Scott Selig and Bill Stogner spoke very little.  Their lawyer did most of the talking.  Good Growth DeKalb presented our petition with 3,000+ names and noted that over 500 Stop Walmart signs are all over the neighborhoods reflecting GGD’s position. We also cited data from our door-to-door canvassing: 75% of those we spoke with opposed Walmart, 5% were in favor, 9% were neutral, and 11% were undecided. However, there was no common ground on which to meet. Selig has their position; there will be a Wal-Mart. And we have our position; we will continue to fight with whatever legal means we can find.

The Selig position is pretty much all about financial concerns.  GGD is all about community relations and working together for smart development that reflects walkable, sustainable, connected neighborhoods. For 20+ years Selig could not get anyone interested in Suburban Plaza; now Walmart has stepped up with the money to build one of their Supercenters even though this concept may be outdated, even in terms of Walmart’s future plans to reach an urban market.  Walmart’s investment will enable Selig to have better leverage, they think, with junior anchors such as LA Fitness, HH Gregg, Michael’s, Bed, Bath and Beyond, chain restaurants, and a coffee shop.

There is very little interest in local small business.  Selig is interested in creating just another strip mall that does not reflect the character of Decatur’s popular and successful development model.  Selig’s contention that the redevelopment will reflect the area’s unique personality belies the point that the entire big box development flies in the face of what makes the area liveable and desirable.  Selig’s supposed commitment to the community and its character is nothing less than a shell game.  From our perspective Selig is solely interested in hearing opinions about the redevelopment that match their preconceived notions.  The company will voice its positive support as long as its financial considerations are given top billing.  GGD’s position is that Selig is largely concerned with financial considerations, not smart growth or community cohesion.

Selig feels that they have done enough to support the community and they have listened to the community’s concerns through the two large community meetings held last year and smaller on-going meetings with self-appointed community “leaders.”  Regarding these meetings with groups like MANA, it’s important to note that these group’s representatives speak only for their groups.  As far as we know, none of these groups has made any effort to reach out to individual households to gain a better understanding of how neighbors feel about the development.  It’s for this reason that GGD feels strongly that our position better represents where the community is on this issue.
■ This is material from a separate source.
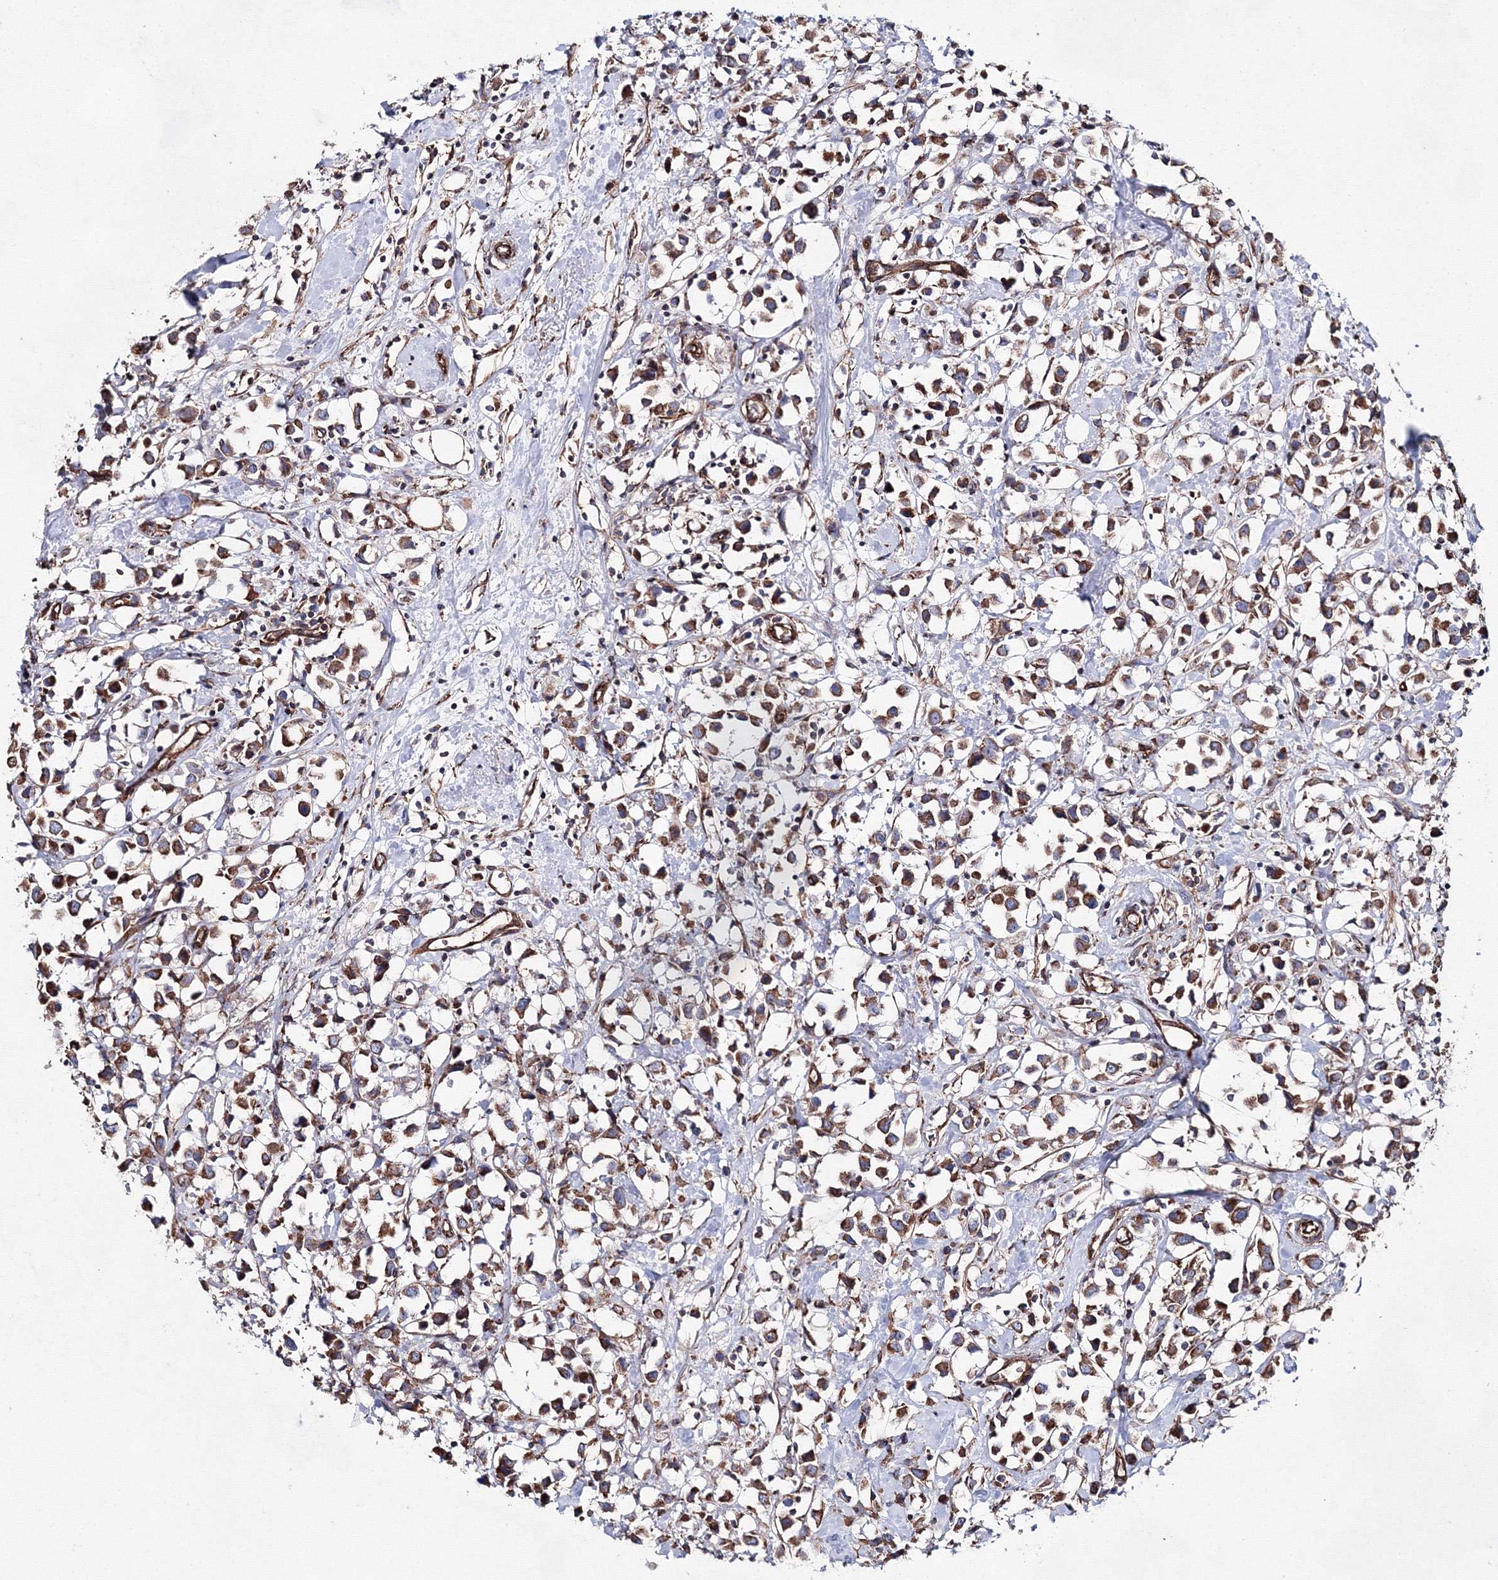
{"staining": {"intensity": "moderate", "quantity": ">75%", "location": "cytoplasmic/membranous"}, "tissue": "breast cancer", "cell_type": "Tumor cells", "image_type": "cancer", "snomed": [{"axis": "morphology", "description": "Duct carcinoma"}, {"axis": "topography", "description": "Breast"}], "caption": "Breast cancer (intraductal carcinoma) was stained to show a protein in brown. There is medium levels of moderate cytoplasmic/membranous positivity in approximately >75% of tumor cells.", "gene": "ANKRD37", "patient": {"sex": "female", "age": 61}}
The meeting was contentious and perhaps unproductive if you gauge success solely through Selig’s narrowly defined ideas; that is, Selig getting its way.  On the other hand, Selig finally heard the other, unfiltered side of the story: Walmart is not wanted and the company’s plan is fatally flawed in terms of growing a more vibrant community.  That was the elephant in the room and Selig sought to control the dialogue by saying we couldn’t address that topic.  As a moneyed and powerful institution, I’m sure Selig is used to getting its way, but Good Growth DeKalb is providing a voice to those who disagree with Selig’s position.  With that in mind, Good Growth DeKalb views the meeting as a success.  Someone finally was able to say to Selig that their redevelopment plans are not a welcome addition to the neighborhood.